ミカン科の落葉性の高木で、日本各地の山地に自生する。幹は厚い周皮に覆われ、多数の縦溝が見られる。葉は対生し、奇数羽状複葉で狭卵形〜卵状長楕円形をしている。初夏に黄緑色の小花をつける。

薬局方では周皮を除いた樹皮を「黄柏」として収載している。「黄柏」はその名の通り黄色が鮮烈で、唾液を黄色に染める。味は苦く、主要成分のベルベリンにはグラム陰性・陽性菌にともに抗菌性を持っていることが知られている。

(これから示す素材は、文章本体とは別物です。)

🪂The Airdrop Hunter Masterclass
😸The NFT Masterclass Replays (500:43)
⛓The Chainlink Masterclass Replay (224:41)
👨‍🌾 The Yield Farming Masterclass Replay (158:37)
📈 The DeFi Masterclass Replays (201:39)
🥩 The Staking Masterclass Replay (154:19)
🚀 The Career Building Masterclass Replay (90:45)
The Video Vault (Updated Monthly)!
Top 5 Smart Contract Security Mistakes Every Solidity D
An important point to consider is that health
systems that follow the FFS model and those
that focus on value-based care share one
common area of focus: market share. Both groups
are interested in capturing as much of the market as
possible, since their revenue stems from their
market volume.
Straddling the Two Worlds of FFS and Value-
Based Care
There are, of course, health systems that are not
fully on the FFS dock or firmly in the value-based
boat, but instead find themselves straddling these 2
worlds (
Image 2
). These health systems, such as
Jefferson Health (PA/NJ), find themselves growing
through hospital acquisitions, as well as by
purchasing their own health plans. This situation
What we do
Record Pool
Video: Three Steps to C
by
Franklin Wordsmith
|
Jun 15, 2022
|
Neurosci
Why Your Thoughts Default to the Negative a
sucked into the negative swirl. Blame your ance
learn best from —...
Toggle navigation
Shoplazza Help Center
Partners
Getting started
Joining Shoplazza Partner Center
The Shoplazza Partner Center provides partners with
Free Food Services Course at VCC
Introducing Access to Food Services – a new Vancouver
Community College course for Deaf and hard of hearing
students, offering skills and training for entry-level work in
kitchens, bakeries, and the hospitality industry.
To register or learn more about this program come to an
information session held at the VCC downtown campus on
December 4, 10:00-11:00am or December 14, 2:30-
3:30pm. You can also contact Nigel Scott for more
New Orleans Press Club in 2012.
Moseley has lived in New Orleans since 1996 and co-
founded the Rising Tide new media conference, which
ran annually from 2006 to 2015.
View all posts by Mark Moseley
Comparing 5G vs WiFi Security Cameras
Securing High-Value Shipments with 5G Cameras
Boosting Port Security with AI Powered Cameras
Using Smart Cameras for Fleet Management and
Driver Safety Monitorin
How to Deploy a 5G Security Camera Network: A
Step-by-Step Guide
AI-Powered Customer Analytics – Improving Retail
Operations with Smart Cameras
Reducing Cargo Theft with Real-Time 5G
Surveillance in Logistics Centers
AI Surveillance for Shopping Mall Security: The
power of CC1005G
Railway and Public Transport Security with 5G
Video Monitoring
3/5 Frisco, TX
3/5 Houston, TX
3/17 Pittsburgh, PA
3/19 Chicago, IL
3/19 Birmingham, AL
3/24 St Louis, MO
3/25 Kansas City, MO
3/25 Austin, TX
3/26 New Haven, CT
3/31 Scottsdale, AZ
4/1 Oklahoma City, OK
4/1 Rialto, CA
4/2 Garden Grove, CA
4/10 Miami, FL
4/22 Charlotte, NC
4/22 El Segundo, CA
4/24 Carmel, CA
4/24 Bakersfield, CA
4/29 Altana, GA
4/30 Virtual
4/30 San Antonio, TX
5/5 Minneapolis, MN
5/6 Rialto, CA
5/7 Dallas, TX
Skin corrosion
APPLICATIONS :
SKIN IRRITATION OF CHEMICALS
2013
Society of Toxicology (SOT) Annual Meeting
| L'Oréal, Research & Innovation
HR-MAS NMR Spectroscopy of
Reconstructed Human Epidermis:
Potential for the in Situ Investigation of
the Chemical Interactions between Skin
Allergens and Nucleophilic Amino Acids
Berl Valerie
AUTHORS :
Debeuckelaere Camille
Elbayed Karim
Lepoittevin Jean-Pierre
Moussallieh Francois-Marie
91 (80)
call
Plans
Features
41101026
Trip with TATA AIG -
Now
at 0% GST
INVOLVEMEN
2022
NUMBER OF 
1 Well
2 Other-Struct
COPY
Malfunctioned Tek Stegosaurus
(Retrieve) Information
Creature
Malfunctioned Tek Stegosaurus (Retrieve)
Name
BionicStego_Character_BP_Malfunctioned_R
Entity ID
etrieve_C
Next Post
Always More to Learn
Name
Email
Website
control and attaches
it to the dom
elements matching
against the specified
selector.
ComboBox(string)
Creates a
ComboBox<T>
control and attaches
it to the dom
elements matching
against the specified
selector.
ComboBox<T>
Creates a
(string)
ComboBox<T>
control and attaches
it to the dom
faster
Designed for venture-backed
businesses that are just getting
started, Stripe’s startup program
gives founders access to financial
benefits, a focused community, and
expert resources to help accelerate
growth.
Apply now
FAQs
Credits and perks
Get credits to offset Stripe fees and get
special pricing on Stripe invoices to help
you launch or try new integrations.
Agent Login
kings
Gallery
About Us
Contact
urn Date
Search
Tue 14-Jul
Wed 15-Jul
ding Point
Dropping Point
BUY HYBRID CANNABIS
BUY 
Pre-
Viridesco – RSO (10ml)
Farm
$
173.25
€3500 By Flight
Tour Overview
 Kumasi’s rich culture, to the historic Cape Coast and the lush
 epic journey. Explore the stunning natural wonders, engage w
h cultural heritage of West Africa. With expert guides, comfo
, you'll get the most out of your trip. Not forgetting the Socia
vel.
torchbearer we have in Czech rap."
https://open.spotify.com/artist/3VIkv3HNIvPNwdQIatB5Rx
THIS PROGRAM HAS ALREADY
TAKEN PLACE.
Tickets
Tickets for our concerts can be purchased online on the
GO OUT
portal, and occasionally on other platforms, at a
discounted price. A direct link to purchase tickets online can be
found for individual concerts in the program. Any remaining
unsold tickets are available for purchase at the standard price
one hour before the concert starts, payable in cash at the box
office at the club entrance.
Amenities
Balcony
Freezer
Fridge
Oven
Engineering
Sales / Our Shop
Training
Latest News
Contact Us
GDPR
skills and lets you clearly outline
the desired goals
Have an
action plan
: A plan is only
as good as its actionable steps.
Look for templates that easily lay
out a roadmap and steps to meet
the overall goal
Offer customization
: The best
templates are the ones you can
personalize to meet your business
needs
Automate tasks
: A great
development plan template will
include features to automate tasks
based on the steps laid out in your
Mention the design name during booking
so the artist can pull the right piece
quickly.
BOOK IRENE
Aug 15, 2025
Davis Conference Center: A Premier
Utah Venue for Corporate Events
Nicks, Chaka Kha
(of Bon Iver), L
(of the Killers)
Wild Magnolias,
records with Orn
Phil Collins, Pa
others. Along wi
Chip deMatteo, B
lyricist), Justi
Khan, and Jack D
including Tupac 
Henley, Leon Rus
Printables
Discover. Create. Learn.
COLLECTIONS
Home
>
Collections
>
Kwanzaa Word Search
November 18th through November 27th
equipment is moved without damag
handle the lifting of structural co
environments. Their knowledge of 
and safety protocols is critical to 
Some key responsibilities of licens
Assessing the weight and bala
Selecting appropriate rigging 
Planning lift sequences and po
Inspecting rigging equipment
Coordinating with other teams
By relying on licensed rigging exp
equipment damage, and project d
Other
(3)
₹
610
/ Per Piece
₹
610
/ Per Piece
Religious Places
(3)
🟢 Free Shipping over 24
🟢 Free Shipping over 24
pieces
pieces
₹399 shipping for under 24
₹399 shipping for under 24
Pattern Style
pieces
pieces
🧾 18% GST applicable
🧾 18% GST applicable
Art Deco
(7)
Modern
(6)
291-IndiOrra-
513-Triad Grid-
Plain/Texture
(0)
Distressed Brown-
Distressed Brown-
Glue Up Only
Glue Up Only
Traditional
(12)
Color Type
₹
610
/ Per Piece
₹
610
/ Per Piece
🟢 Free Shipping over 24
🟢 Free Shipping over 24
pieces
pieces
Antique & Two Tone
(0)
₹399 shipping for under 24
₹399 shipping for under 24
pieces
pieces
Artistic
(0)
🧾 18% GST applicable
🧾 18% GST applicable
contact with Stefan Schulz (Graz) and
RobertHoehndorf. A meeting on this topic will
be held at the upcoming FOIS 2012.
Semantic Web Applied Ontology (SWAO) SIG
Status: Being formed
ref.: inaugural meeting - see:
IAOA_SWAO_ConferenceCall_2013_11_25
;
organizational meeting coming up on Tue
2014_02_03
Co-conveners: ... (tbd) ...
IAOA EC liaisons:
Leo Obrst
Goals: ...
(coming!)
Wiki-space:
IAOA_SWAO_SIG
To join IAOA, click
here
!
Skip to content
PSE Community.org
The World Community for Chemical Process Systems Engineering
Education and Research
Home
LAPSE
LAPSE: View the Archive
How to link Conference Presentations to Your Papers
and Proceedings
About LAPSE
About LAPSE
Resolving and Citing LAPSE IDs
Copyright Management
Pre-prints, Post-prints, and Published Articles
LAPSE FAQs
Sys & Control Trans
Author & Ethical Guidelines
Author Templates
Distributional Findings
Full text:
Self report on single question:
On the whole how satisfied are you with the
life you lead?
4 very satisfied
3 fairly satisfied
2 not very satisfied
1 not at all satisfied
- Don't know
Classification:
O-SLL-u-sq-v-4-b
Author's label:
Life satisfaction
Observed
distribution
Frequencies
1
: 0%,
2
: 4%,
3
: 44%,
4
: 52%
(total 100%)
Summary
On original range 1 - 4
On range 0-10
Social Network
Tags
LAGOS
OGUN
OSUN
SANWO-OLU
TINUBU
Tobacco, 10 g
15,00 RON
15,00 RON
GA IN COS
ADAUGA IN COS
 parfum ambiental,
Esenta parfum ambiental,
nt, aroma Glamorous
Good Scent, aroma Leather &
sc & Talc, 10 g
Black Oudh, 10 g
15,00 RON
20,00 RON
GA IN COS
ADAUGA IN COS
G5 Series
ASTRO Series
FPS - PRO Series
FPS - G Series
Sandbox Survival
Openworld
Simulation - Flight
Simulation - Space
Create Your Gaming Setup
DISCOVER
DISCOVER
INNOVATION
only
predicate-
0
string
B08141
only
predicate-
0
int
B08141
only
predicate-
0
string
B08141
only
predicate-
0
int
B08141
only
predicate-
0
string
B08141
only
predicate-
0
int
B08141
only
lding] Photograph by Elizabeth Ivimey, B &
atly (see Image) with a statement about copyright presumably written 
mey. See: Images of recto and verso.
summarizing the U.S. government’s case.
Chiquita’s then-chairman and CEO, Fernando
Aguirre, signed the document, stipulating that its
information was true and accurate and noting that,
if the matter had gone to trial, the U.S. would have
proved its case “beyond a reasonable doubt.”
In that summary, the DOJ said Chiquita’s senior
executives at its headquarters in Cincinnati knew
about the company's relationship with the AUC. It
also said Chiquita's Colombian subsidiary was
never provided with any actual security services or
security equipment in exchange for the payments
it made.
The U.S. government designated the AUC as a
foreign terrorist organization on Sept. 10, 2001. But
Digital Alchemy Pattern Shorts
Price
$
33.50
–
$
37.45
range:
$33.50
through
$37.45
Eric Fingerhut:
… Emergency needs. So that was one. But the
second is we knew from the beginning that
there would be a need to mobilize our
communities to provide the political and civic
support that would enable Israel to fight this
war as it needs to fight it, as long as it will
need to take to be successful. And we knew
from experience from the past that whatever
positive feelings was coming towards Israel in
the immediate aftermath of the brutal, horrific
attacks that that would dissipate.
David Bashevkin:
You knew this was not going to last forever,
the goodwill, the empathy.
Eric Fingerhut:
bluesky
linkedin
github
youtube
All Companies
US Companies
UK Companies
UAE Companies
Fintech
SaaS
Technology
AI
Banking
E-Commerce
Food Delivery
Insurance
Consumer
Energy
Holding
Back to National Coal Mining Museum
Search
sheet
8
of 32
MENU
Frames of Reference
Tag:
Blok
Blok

古くから利用されているもので、練り混ぜてペースト状にしたものを外用に用いたり、家庭薬の陀羅尼助などに配合されている成分のひとつで、県内ではおなじみの生薬である。

黄柏

採取時期:
7〜8月頃。それ以外の時期は樹皮や周皮をはぎ取るのが困難である。
調製法:
樹皮をはぎ取り、周皮を除いた黄色の層を乾燥させる。
成分:
イソキノリンアルカロイドのベルベリンやパルマチンなど
用途:
陀羅尼助などの家庭薬(苦味健胃薬)に健胃消炎作用を期待して配合される他、打ち身などの炎症性疾患に外用薬として用いる。
漢方処方:
温清飲・黄連解毒湯・加味解毒湯など。